Si j’ai bien compris, les seuls en ce moment à ne pas avoir droit à la présomption d’innocence seraient les magistrats et les journalistes. Est-ce que ces saligauds, sous prétexte de faire leur métier, n’auraient pas en réalité une idée derrière la tête ? On voit bien pour qui ils travaillent, pour la vérité. En pleine campagne pestilentielle, personne ne peut présumer ça innocent. Si ça continue, alors que les journalistes se saisissent déjà des promesses électorales non tenues, bientôt ça va aussi être aux juges de s’en mêler. Après tout, un contrat est un contrat, quand bien même c’est avec le peuple dont l’élu est justement le représentant. Il faudrait savoir qui est le plus souverain, le peuple ou la justice - déjà qu’on a souvent du mal à distinguer lequel des deux est le plus aveugle. Puisque François Fillon prend le suffrage universel en otage comme une sorte de justice supérieure (de magistrature suprême ?), est-ce que, s’il est élu, les juges qui l’ont grossièrement embêté devraient passer le quinquennat dans les basses-fosses de son château, comme si le Front national avait gagné ? Mais il ne faudrait pas que le peuple ni son représentant se prenne pour le pape, à être cul et chemise avec l’infaillibilité. Après la monarchie, la démocratie de droit divin. Ce serait d’ailleurs intéressant d’écouter les réserves de François Fillon quant au suffrage universel si par hasard il ne gagne pas la présidentielle. Est-ce que, en ces temps d’austérité, la République a les moyens d’entretenir un président comme François Fillon et sa famille nombreuse ?

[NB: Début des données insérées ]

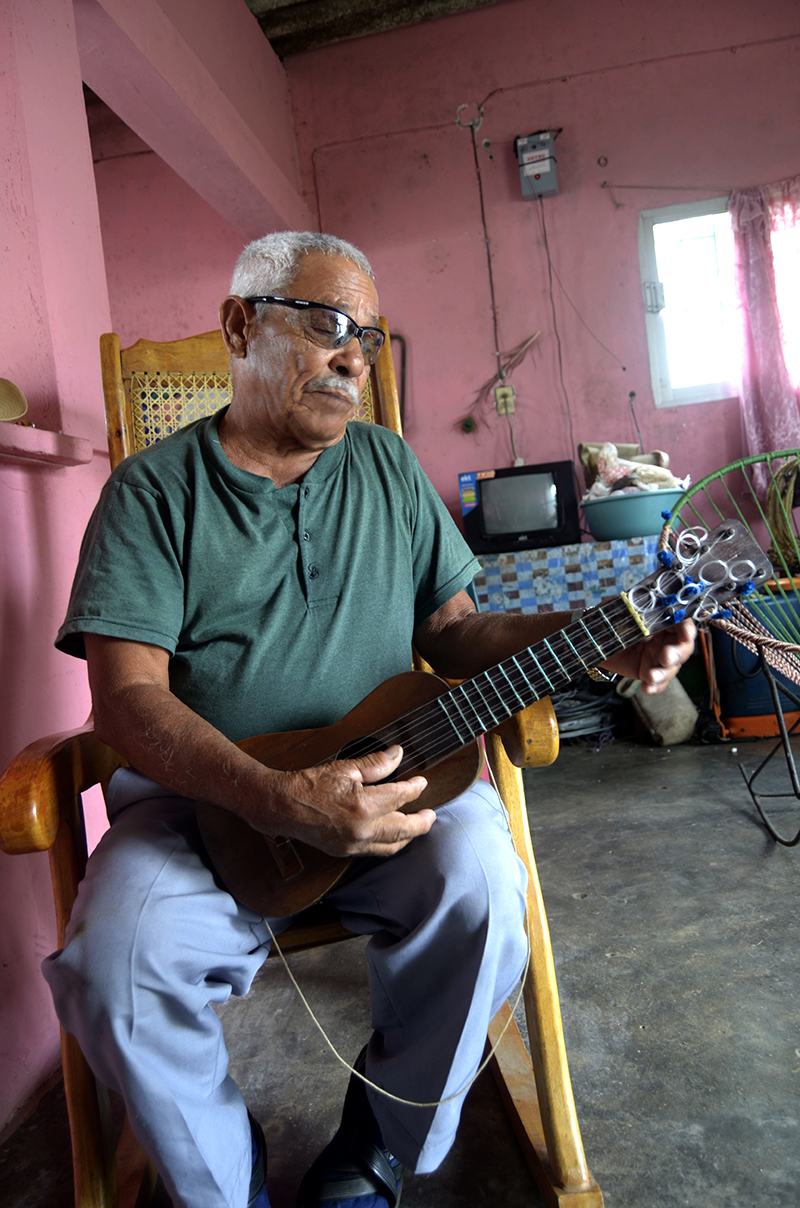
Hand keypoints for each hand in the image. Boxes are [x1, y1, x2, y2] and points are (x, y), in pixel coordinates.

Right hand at [268, 745, 433, 857]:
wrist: (281, 807)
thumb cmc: (309, 784)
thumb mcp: (345, 768)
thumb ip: (376, 764)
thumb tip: (398, 754)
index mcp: (363, 806)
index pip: (400, 798)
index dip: (414, 789)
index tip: (421, 783)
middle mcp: (361, 830)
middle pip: (403, 830)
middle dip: (421, 823)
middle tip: (431, 815)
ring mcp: (353, 845)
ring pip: (391, 846)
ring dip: (407, 837)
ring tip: (417, 827)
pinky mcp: (344, 853)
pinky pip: (375, 852)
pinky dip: (389, 844)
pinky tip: (392, 836)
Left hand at [603, 618, 696, 694]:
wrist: (593, 637)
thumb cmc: (610, 618)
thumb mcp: (618, 609)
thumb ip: (632, 609)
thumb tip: (641, 609)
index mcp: (662, 619)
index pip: (681, 622)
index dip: (686, 627)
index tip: (686, 634)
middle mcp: (665, 638)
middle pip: (683, 647)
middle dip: (677, 654)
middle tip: (666, 657)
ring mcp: (658, 657)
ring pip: (671, 668)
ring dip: (664, 673)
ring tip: (651, 676)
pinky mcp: (649, 671)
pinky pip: (657, 682)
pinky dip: (654, 686)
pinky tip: (647, 688)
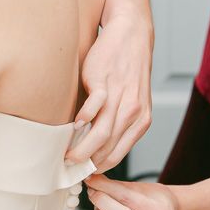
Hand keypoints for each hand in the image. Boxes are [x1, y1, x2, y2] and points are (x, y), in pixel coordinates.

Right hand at [65, 13, 152, 171]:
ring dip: (82, 148)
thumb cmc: (128, 69)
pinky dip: (83, 119)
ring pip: (101, 134)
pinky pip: (94, 107)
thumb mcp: (133, 101)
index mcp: (141, 120)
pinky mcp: (105, 83)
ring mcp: (119, 97)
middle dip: (88, 164)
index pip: (119, 154)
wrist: (131, 35)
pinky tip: (74, 125)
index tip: (85, 174)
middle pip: (108, 149)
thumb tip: (97, 145)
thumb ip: (120, 122)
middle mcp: (133, 112)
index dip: (100, 168)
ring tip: (68, 155)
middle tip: (70, 169)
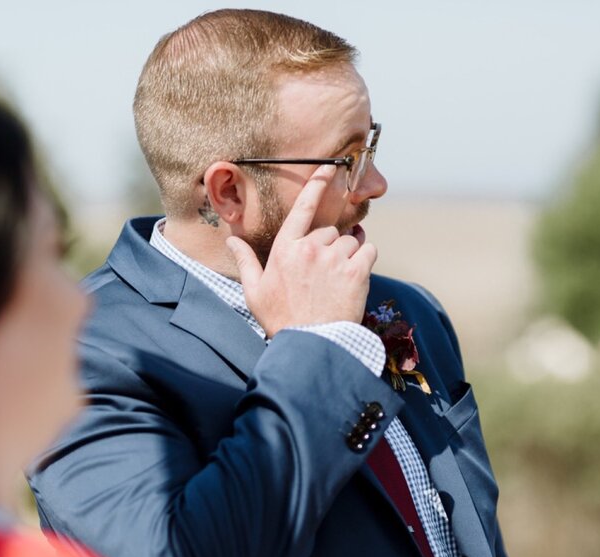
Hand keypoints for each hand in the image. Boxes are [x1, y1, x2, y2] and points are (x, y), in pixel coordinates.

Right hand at [227, 164, 376, 337]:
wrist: (310, 345)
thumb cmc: (280, 319)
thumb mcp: (254, 291)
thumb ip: (245, 261)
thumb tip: (231, 240)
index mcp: (285, 249)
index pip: (303, 208)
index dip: (316, 184)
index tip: (329, 168)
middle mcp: (310, 248)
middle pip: (329, 232)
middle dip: (329, 247)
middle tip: (324, 275)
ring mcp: (334, 258)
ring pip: (350, 241)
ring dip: (348, 254)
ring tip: (339, 279)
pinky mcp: (357, 271)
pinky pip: (368, 250)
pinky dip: (366, 258)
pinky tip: (356, 275)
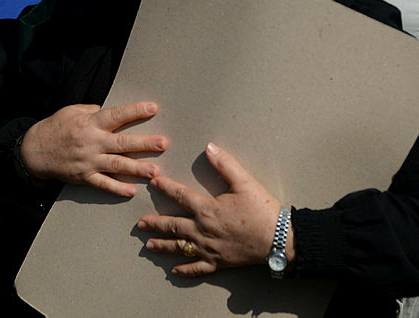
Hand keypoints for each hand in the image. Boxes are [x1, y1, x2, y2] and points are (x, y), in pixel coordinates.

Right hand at [20, 101, 167, 195]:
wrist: (33, 152)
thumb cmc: (55, 128)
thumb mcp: (72, 111)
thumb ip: (93, 111)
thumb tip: (112, 112)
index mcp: (90, 123)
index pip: (116, 115)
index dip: (135, 111)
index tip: (153, 108)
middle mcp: (91, 142)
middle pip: (121, 143)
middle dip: (144, 144)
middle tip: (163, 144)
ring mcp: (88, 161)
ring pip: (116, 166)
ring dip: (137, 169)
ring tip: (155, 172)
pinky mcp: (83, 177)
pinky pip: (103, 184)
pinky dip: (117, 189)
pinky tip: (132, 191)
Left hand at [138, 143, 293, 275]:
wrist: (278, 239)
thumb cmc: (261, 210)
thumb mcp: (244, 182)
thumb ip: (225, 164)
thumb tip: (209, 147)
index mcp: (207, 209)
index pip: (181, 196)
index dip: (166, 188)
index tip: (153, 183)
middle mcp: (202, 230)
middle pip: (174, 226)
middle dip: (156, 223)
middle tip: (141, 223)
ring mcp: (209, 249)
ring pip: (180, 248)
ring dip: (163, 245)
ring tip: (149, 245)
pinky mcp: (218, 263)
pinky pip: (197, 268)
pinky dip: (185, 269)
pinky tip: (175, 270)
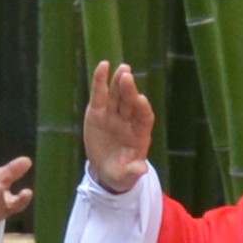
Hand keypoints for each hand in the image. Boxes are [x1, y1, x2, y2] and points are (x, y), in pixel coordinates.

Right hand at [79, 59, 156, 195]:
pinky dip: (100, 81)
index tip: (141, 100)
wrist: (106, 169)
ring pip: (117, 95)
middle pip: (130, 102)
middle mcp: (128, 121)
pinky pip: (99, 95)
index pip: (144, 118)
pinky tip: (103, 66)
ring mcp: (113, 114)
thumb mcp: (126, 176)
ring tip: (122, 68)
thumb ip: (133, 171)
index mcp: (140, 134)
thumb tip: (142, 170)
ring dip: (119, 81)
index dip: (143, 109)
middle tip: (127, 76)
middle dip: (129, 90)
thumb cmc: (121, 173)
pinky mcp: (97, 112)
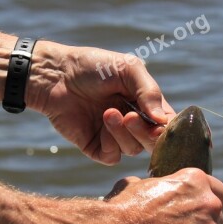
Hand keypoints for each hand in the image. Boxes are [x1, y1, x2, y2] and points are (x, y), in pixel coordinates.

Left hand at [27, 41, 176, 163]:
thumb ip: (149, 91)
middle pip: (153, 143)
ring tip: (107, 112)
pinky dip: (110, 143)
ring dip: (122, 133)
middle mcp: (133, 122)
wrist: (55, 75)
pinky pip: (113, 157)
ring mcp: (114, 135)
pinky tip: (100, 123)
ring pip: (134, 150)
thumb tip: (164, 122)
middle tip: (130, 116)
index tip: (160, 125)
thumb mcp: (128, 68)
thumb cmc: (93, 66)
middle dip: (145, 133)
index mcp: (146, 103)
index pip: (167, 124)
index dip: (167, 129)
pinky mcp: (96, 147)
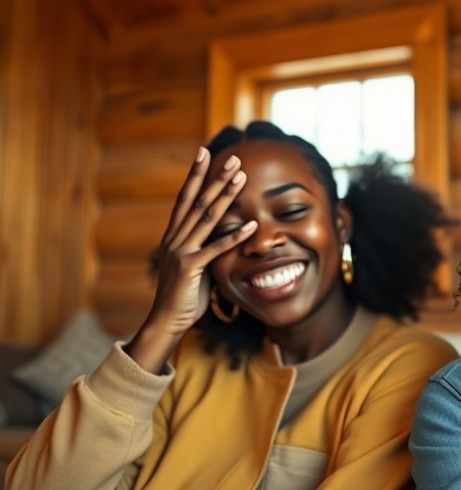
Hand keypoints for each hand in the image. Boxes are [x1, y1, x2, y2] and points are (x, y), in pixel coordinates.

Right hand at [127, 147, 257, 370]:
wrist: (166, 322)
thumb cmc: (184, 295)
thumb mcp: (195, 265)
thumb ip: (205, 247)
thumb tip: (222, 234)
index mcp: (175, 235)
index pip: (185, 197)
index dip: (195, 174)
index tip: (205, 152)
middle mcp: (175, 239)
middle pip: (197, 201)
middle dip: (215, 178)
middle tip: (233, 158)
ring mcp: (180, 252)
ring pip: (206, 218)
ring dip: (225, 196)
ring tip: (241, 178)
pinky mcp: (189, 269)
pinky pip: (215, 249)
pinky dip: (234, 237)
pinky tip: (250, 225)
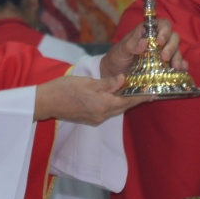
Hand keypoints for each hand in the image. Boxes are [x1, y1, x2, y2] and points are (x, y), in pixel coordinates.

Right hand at [34, 75, 150, 124]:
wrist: (45, 102)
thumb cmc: (64, 89)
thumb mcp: (87, 82)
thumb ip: (107, 83)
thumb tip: (123, 80)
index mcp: (103, 105)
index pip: (127, 101)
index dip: (141, 97)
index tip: (154, 93)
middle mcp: (101, 115)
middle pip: (123, 106)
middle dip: (135, 99)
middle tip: (148, 91)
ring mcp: (95, 118)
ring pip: (116, 109)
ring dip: (125, 102)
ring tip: (135, 92)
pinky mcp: (89, 118)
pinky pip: (108, 111)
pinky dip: (115, 104)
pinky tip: (117, 96)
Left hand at [100, 18, 187, 78]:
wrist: (115, 74)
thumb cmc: (117, 58)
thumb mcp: (121, 50)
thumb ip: (130, 45)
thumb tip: (144, 42)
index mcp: (148, 32)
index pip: (162, 24)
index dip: (164, 30)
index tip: (160, 41)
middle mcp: (158, 41)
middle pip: (173, 37)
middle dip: (171, 46)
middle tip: (165, 57)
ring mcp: (163, 54)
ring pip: (177, 50)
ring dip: (178, 57)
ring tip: (175, 67)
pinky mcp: (166, 66)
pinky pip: (178, 64)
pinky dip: (182, 66)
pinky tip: (182, 70)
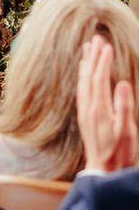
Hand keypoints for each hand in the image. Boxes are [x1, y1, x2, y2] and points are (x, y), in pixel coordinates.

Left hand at [77, 35, 136, 172]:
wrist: (103, 170)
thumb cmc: (119, 153)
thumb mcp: (127, 131)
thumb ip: (124, 106)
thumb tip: (121, 82)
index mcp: (99, 108)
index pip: (99, 78)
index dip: (102, 61)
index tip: (106, 45)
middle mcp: (88, 107)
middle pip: (89, 76)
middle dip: (93, 56)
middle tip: (97, 39)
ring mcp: (85, 111)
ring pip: (83, 81)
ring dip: (86, 63)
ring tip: (88, 49)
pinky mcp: (84, 115)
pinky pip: (82, 89)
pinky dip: (84, 76)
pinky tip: (85, 72)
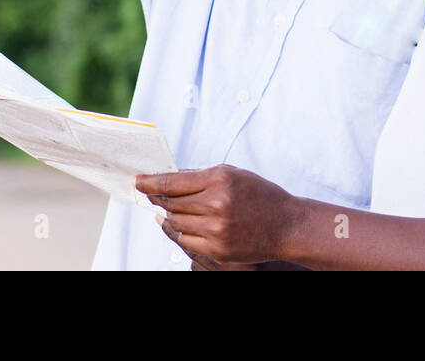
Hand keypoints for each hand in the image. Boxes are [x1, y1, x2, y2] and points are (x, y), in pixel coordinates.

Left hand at [136, 164, 301, 264]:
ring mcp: (216, 230)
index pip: (173, 182)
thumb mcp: (233, 174)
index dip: (151, 182)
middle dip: (158, 199)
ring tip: (170, 209)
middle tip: (151, 194)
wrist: (286, 226)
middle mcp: (216, 204)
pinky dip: (180, 232)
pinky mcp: (218, 250)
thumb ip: (201, 176)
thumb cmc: (261, 196)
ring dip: (168, 216)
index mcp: (219, 179)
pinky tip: (182, 225)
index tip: (139, 181)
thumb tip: (170, 178)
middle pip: (171, 203)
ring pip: (175, 223)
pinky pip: (186, 241)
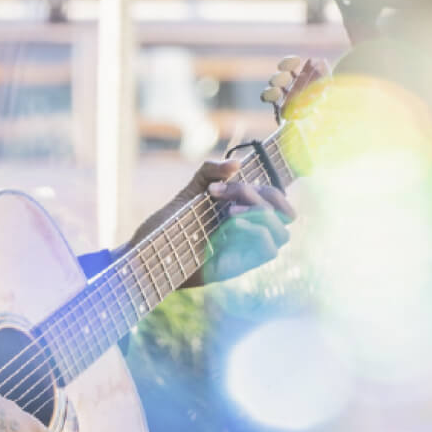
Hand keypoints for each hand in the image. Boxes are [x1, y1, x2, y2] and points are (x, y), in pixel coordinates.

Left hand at [118, 158, 295, 287]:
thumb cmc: (167, 227)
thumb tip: (237, 164)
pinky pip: (268, 250)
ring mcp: (245, 251)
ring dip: (260, 214)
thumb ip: (209, 171)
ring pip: (281, 232)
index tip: (241, 178)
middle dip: (258, 195)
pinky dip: (256, 232)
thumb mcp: (188, 191)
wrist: (147, 255)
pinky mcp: (238, 266)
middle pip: (284, 213)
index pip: (279, 202)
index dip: (276, 190)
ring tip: (227, 212)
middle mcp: (249, 234)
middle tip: (220, 193)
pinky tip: (230, 225)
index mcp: (243, 215)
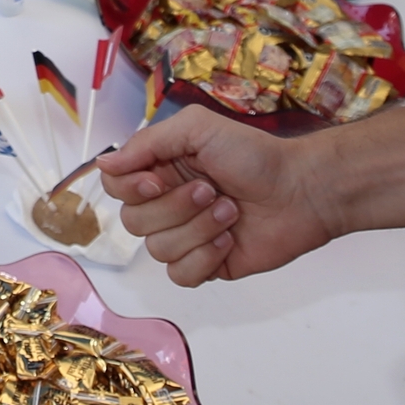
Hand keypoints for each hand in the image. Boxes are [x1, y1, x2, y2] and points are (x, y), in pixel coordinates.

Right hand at [97, 107, 348, 285]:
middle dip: (175, 208)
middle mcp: (167, 204)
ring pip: (158, 250)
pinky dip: (204, 258)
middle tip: (212, 191)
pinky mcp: (206, 265)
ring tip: (230, 211)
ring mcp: (186, 236)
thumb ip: (147, 143)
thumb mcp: (198, 129)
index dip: (131, 188)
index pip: (115, 187)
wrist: (300, 191)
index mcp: (160, 169)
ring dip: (198, 229)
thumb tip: (104, 164)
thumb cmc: (254, 155)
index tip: (158, 180)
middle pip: (133, 222)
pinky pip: (180, 275)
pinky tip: (229, 241)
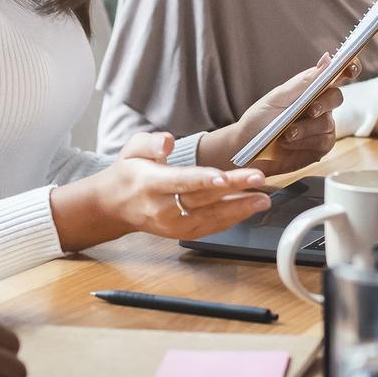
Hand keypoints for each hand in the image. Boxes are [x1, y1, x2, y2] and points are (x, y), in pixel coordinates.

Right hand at [61, 133, 268, 245]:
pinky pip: (210, 228)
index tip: (224, 176)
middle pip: (202, 198)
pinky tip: (248, 208)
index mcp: (150, 184)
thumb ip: (150, 142)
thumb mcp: (131, 149)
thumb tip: (168, 142)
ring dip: (239, 209)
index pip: (181, 182)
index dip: (203, 179)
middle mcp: (162, 209)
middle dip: (234, 189)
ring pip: (210, 218)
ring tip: (263, 198)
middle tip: (258, 179)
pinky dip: (231, 219)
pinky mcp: (182, 234)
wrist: (114, 206)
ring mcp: (173, 225)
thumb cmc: (128, 173)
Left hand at [201, 55, 357, 175]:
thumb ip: (304, 81)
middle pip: (336, 97)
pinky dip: (305, 142)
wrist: (246, 149)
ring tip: (286, 134)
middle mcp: (320, 105)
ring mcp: (322, 127)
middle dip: (324, 104)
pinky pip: (324, 142)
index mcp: (310, 88)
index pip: (336, 74)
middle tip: (309, 110)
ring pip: (328, 123)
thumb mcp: (278, 97)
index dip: (348, 69)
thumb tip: (328, 59)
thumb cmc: (260, 119)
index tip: (350, 68)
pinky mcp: (320, 147)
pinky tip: (288, 143)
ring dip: (306, 128)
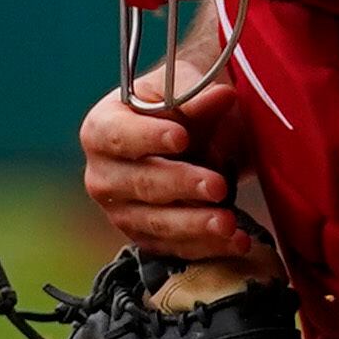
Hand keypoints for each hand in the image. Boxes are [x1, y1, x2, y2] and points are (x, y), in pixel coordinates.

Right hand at [80, 29, 266, 266]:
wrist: (186, 137)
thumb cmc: (177, 107)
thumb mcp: (183, 91)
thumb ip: (198, 98)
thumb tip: (223, 96)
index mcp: (101, 130)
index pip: (117, 136)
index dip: (147, 137)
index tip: (182, 137)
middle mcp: (103, 175)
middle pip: (139, 183)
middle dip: (181, 186)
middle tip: (217, 186)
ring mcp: (122, 211)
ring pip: (157, 223)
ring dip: (195, 225)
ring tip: (229, 222)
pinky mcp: (146, 237)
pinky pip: (176, 247)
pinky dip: (209, 247)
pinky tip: (237, 241)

Le peuple va-t-il encore pouvoir être présumé longtemps innocent ? Conservera-t-il son innocence même s’il fait majoritairement le choix de Marine Le Pen ? C’est bien beau de jouer les gros bras dans l’urne mais, après, il faut payer l’addition pendant cinq ans. Et tous les candidats ne présument-ils pas que les électeurs sont bien innocents pour se laisser prendre à leurs annonces et à leurs bonnes ou pas bonnes têtes ? Quand Benoît Hamon assure que l’élection d’Emmanuel Macron serait un marchepied pour Marine Le Pen en 2022, veut-il dire que c’est plus sûr d’avoir Marine Le Pen dès 2017, dans l’espoir qu’elle ne serait pas réélue dans cinq ans et que ce serait fait une bonne fois pour toutes ? Mais ne laisserait-elle pas alors la place à sa nièce ? D’un autre côté, le peuple n’est pas innocent : il sait bien que la classe politique est ce qu’elle est et on n’a jamais que la classe politique qu’on mérite.

Voudrait-on seulement comme président d’un présumé innocent à juste titre ? On l’imagine, au G20, se promenant vêtu de sa feuille de vigne et de lin blanc sous les regards attendris de Vladimir Poutine et Donald Trump. C’est lui qu’on enverrait au front diplomatique, voler de succès en triomphe dans les négociations avec Benyamin Nétanyahou ou Recep Erdogan. C’est le rôle qu’a voulu jouer François Hollande qu’aucun scandale juridique ne menace et qui, dans un esprit de justice plein d’innocence, a voulu bombarder la Syrie et pacifier l’Afrique. Si j’ai bien compris, un vrai présumé innocent, on ne le supporte même pas comme candidat.